— Exercise objective —
Repeat the listing in full, exactly as it stands.

— Records —
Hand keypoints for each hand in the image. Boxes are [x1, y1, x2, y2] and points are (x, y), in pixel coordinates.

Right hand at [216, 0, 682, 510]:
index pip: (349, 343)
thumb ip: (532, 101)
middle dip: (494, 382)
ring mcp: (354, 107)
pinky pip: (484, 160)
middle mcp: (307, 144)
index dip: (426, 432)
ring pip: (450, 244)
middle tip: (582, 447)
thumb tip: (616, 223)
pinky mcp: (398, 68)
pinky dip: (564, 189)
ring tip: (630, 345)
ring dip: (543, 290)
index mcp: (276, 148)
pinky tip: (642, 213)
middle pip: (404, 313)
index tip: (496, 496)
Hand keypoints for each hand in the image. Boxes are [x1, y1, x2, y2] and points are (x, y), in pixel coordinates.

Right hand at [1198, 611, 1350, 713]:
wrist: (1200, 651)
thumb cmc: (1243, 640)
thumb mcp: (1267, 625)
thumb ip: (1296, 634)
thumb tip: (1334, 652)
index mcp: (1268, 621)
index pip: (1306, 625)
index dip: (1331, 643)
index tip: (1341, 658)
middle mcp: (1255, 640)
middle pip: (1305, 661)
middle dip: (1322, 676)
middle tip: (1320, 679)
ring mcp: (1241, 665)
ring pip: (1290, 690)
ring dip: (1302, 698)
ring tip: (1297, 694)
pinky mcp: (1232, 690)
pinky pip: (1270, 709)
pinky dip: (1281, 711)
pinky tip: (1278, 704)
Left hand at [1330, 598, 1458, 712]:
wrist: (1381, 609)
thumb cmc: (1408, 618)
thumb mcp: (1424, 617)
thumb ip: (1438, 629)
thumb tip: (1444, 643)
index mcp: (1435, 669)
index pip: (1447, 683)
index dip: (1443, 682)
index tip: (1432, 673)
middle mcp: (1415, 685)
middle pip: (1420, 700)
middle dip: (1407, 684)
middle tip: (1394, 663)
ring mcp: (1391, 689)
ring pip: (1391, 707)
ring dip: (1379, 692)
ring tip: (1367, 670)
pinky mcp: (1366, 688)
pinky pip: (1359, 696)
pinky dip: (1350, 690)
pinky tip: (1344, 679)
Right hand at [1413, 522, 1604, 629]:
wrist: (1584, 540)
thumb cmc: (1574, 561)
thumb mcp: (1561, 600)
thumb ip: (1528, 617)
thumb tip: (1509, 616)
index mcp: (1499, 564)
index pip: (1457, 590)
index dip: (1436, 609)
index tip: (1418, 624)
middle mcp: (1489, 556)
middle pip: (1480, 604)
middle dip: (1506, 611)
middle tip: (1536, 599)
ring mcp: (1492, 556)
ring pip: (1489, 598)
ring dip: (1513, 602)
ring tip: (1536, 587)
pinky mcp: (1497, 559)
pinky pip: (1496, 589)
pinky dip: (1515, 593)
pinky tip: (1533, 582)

— Reply —
Hand keypoints for each hand in the image. Boxes are [x1, y1, x2, y2] and points are (x, y), in pixel coordinates.

Right hand at [216, 0, 682, 510]:
index pip: (349, 343)
thumb ip: (532, 101)
middle dip: (494, 382)
ring mcp: (354, 107)
pinky pip: (484, 160)
middle mcp: (307, 144)
index dip: (426, 432)
ring pip: (450, 244)
middle tip: (582, 447)
thumb tip: (616, 223)
pinky mcp: (398, 68)
pinky dip: (564, 189)
ring tip: (630, 345)
ring dip: (543, 290)
index mcp: (276, 148)
pinky tip: (642, 213)
middle pip: (404, 313)
index tip: (496, 496)
Hand keypoints for each hand in the image. Boxes are [x1, y1, x2, y2] and points are (x, y), in pixel coordinates.

Right hand at [1198, 611, 1350, 713]:
wrist: (1200, 651)
thumb cmc: (1243, 640)
thumb mcp: (1267, 625)
thumb ip: (1296, 634)
thumb tip: (1334, 652)
index mcp: (1268, 621)
index pip: (1306, 625)
index dip: (1331, 643)
index tip: (1341, 658)
middle mcp: (1255, 640)
middle pip: (1305, 661)
middle dip: (1322, 676)
middle tip: (1320, 679)
ring mcp: (1241, 665)
ring pip: (1290, 690)
ring dip: (1302, 698)
ring tip: (1297, 694)
pinky mcp: (1232, 690)
pinky pip: (1270, 709)
pinky dip: (1281, 711)
pinky tip: (1278, 704)
Left hand at [1330, 598, 1458, 712]:
wrist: (1381, 609)
thumb cmc: (1408, 618)
thumb mcp: (1424, 617)
thumb ip: (1438, 629)
thumb tip: (1444, 643)
index mcp: (1435, 669)
index pip: (1447, 683)
index dip: (1443, 682)
index tip: (1432, 673)
middle mcp: (1415, 685)
middle pip: (1420, 700)
middle dip: (1407, 684)
middle tip: (1394, 663)
ring mcp: (1391, 689)
ring pip: (1391, 707)
ring dip: (1379, 692)
ring tip: (1367, 670)
pinky mcp: (1366, 688)
pinky pip: (1359, 696)
pinky dip: (1350, 690)
pinky tip: (1344, 679)
Right hand at [1413, 522, 1604, 629]:
wrist: (1584, 540)
thumb cmc: (1574, 561)
thumb mcp: (1561, 600)
thumb ip: (1528, 617)
thumb tip: (1509, 616)
index mcp: (1499, 564)
index pip: (1457, 590)
index dip: (1436, 609)
index tip: (1418, 624)
middle mcp: (1489, 556)
middle pip: (1480, 604)
middle dip: (1506, 611)
middle tip: (1536, 599)
ring mcp: (1492, 556)
ring pip: (1489, 598)
ring dip: (1513, 602)
ring tip: (1536, 587)
pinky mcp: (1497, 559)
pinky pip: (1496, 589)
pinky dip: (1515, 593)
pinky tip: (1533, 582)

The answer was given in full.